- _DAFTAR TUGAS_
1) Menurut petikan tentang Alex Ferguson, siapa yang digantikan Ferguson sebagai pelatih Manchester United?
2) Ringkas petikan tentang Alex Ferguson dalam dua kalimat.
3) Tampilkan dengan persis bagian petikan tentang Alex Ferguson di antara "Alex Ferguson, 19" dan "harian The Independent.", termasuk kedua batas itu.

Alex Ferguson, 19 Trofi untuk MU
Hari itu, Selasa pagi 7 November 1986, seorang pria berusia 44 tahun memasuki ruang gym di kompleks Old Trafford yang diperuntukkan khusus untuk para pemain Manchester United. Tak satupun pemain The Red Devils yang ada di ruangan itu mengenal pria tersebut.
Tapi, pria itu, Alex Ferguson, tak peduli. Dengan suara tegas dan wajah penuh keyakinan, dia pun menancapkan kuku kekuasaannya yang pertama di Old Trafford. "Dengar kalian semua, saya tidak peduli kalian siapa, atau reputasi kalian. Saya pelatih baru di klub ini dan saya yang berkuasa disini," tegas Ferguson seperti dikenang kembali Norman Whiteside, bintang muda United saat itu, dalam wawancaranya dengan Sam Wallace dari harian The Independent.
Sehari sebelum datang ke gym itu, Ferguson memang baru saja resmi diangkat sebagai pelatih United menggantikan Ron Atkison. Sebuah keberanian yang luar biasa karena United saat itu tengah terpuruk pada posisi ke-19 klasemen sementara Divisi I (berubah jadi Premiership mulai musim 1992-1993, Red) Liga Inggris. The Red Devils juga mengalami paceklik gelar liga sejak 1967.
Di sisi lain, Fergie-sapaan akrab Ferguson-datang dengan bau harum dari Aberdeen. Selama delapan tahun menangani klub Skotlandia itu, total sembilan gelar berhasil dipersembahkan pria kelahiran Glasgow tersebut.

- _DAFTAR ENTRI_
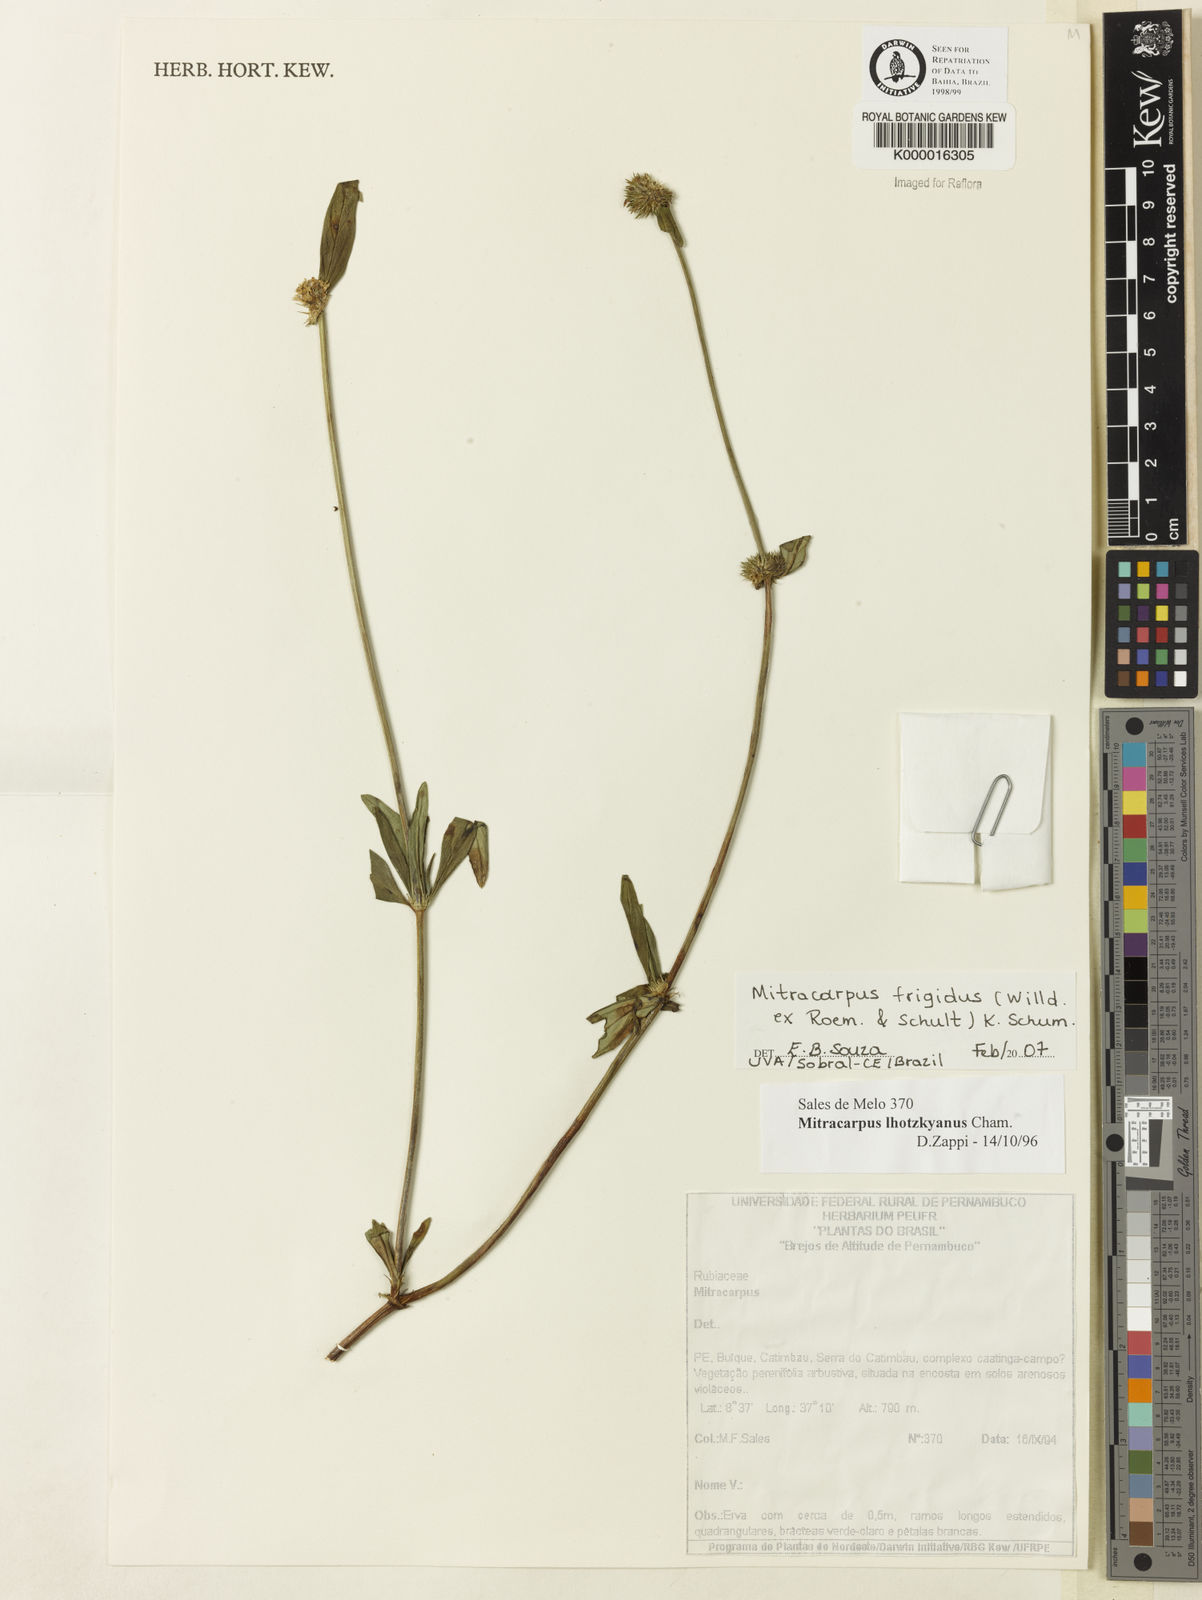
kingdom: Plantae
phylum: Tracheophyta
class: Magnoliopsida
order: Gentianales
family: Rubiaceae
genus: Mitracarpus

- _HASIL TUGAS_
1) Ron Atkison.

2) Pada 7 November 1986, sehari setelah resmi diangkat menggantikan Ron Atkison sebagai pelatih Manchester United, Alex Ferguson menegaskan kekuasaannya di depan para pemain di ruang gym Old Trafford. Ia datang ketika United terpuruk di posisi ke-19 klasemen Divisi I dan belum meraih gelar liga sejak 1967, setelah mempersembahkan sembilan gelar selama delapan tahun di Aberdeen.

3)
Alex Ferguson, 19 Trofi untuk MU
Hari itu, Selasa pagi 7 November 1986, seorang pria berusia 44 tahun memasuki ruang gym di kompleks Old Trafford yang diperuntukkan khusus untuk para pemain Manchester United. Tak satupun pemain The Red Devils yang ada di ruangan itu mengenal pria tersebut.
Tapi, pria itu, Alex Ferguson, tak peduli. Dengan suara tegas dan wajah penuh keyakinan, dia pun menancapkan kuku kekuasaannya yang pertama di Old Trafford. "Dengar kalian semua, saya tidak peduli kalian siapa, atau reputasi kalian. Saya pelatih baru di klub ini dan saya yang berkuasa disini," tegas Ferguson seperti dikenang kembali Norman Whiteside, bintang muda United saat itu, dalam wawancaranya dengan Sam Wallace dari harian The Independent.